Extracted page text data
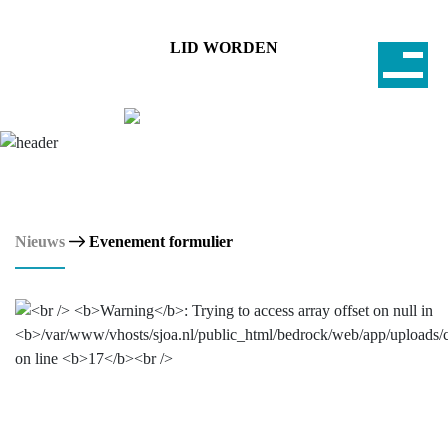
LID WORDEN
Nieuws
Evenement formulier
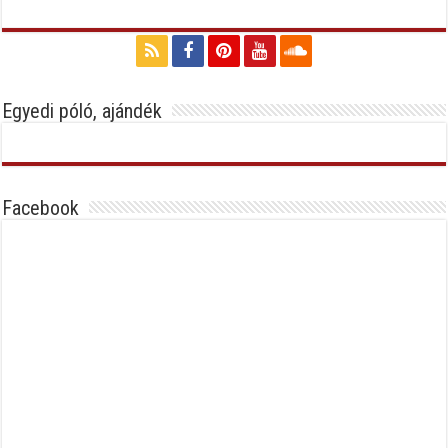
Egyedi póló, ajándék
Facebook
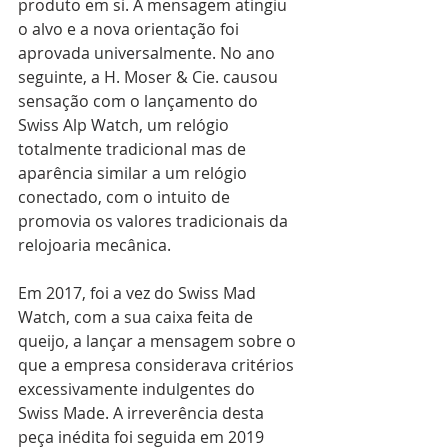
produto em si. A mensagem atingiu 
o alvo e a nova orientação foi 
aprovada universalmente. No ano 
seguinte, a H. Moser & Cie. causou 
sensação com o lançamento do 
Swiss Alp Watch, um relógio 
totalmente tradicional mas de 
aparência similar a um relógio 
conectado, com o intuito de 
promovia os valores tradicionais da 
relojoaria mecânica. 
Em 2017, foi a vez do Swiss Mad 
Watch, com a sua caixa feita de 
queijo, a lançar a mensagem sobre o 
que a empresa considerava critérios 
excessivamente indulgentes do 
Swiss Made. A irreverência desta 
peça inédita foi seguida em 2019 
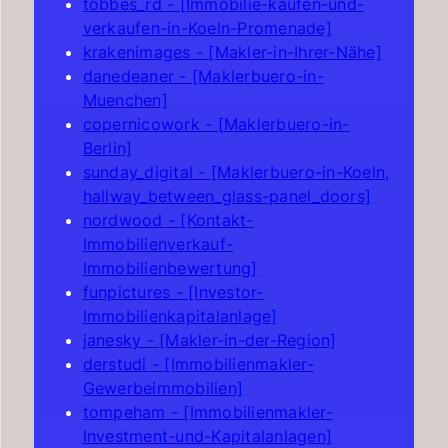
tobbes_rd - [Immobilie-kaufen-und-
verkaufen-in-Koeln-Promenade]
krakenimages - [Makler-in-Ihrer-Nähe]
danedeaner - [Maklerbuero-in-
Muenchen]
copernicowork - [Maklerbuero-in-
Berlin]
sunday_digital - [Maklerbuero-in-Koeln,
hallway_between_glass-panel_doors]
nordwood - [Kontakt-
Immobilienverkauf-
Immobilienbewertung]
funpictures - [Investor-
Immobilienkapitalanlage]
janesky - [Makler-in-der-Region]
derstudi - [Immobilienmakler-
Gewerbeimmobilien]
tompeham - [Immobilienmakler-
Investment-und-Kapitalanlagen]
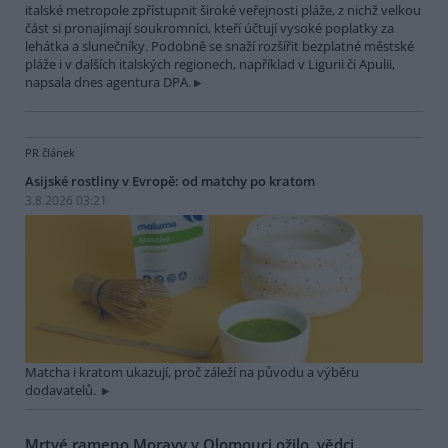
italské metropole zpřístupnit široké veřejnosti pláže, z nichž velkou
část si pronajímají soukromníci, kteří účtují vysoké poplatky za
lehátka a slunečníky. Podobně se snaží rozšířit bezplatné městské
pláže i v dalších italských regionech, například v Ligurii či Apulii,
napsala dnes agentura DPA.
PR článek
Asijské rostliny v Evropě: od matchy po kratom
3.8.2026 03:21
Matcha i kratom ukazují, proč záleží na původu a výběru
dodavatelů.
Mrtvé rameno Moravy v Olomouci ožilo, vědci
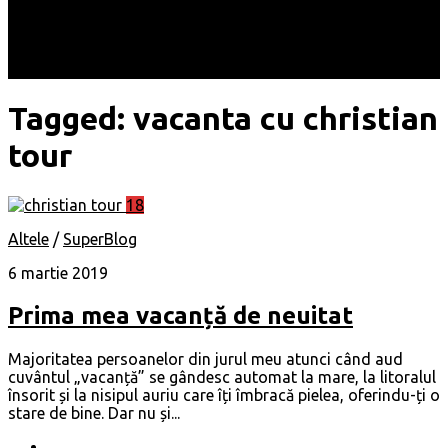
Locuri
Muzică/ Artiști
Evenimente
Contact
Tagged:
vacanta cu christian
tour
18
Altele
/
SuperBlog
6 martie 2019
Prima mea vacanță de neuitat
Majoritatea persoanelor din jurul meu atunci când aud
cuvântul „vacanță” se gândesc automat la mare, la litoralul
însorit și la nisipul auriu care îți îmbracă pielea, oferindu-ți o
stare de bine. Dar nu și...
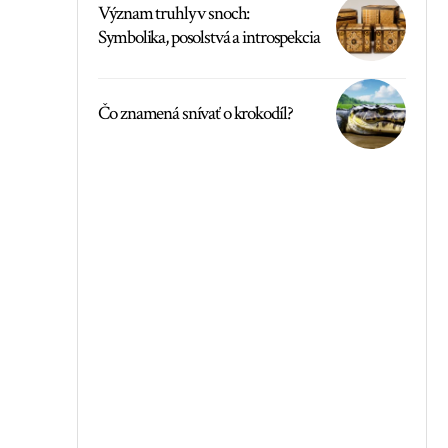
Význam truhly v snoch:
Symbolika, posolstvá a introspekcia
Čo znamená snívať o krokodíl?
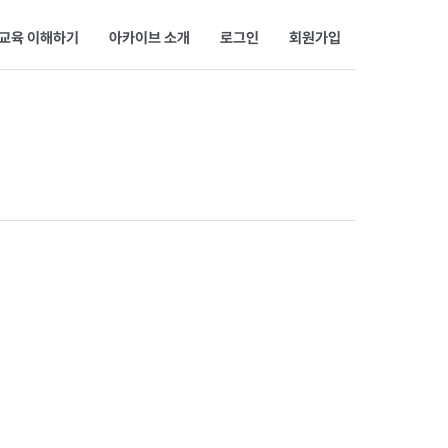
교육 이해하기
아카이브 소개
로그인
회원가입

**WHAT IS BEING ASKED:**
Where the word "Watch" shows up in a line of the entries above, copy that line.

**ANSWER TO THIS EXERCISE:**
Swiss Alp Watch, um relógio 
Watch, com a sua caixa feita de 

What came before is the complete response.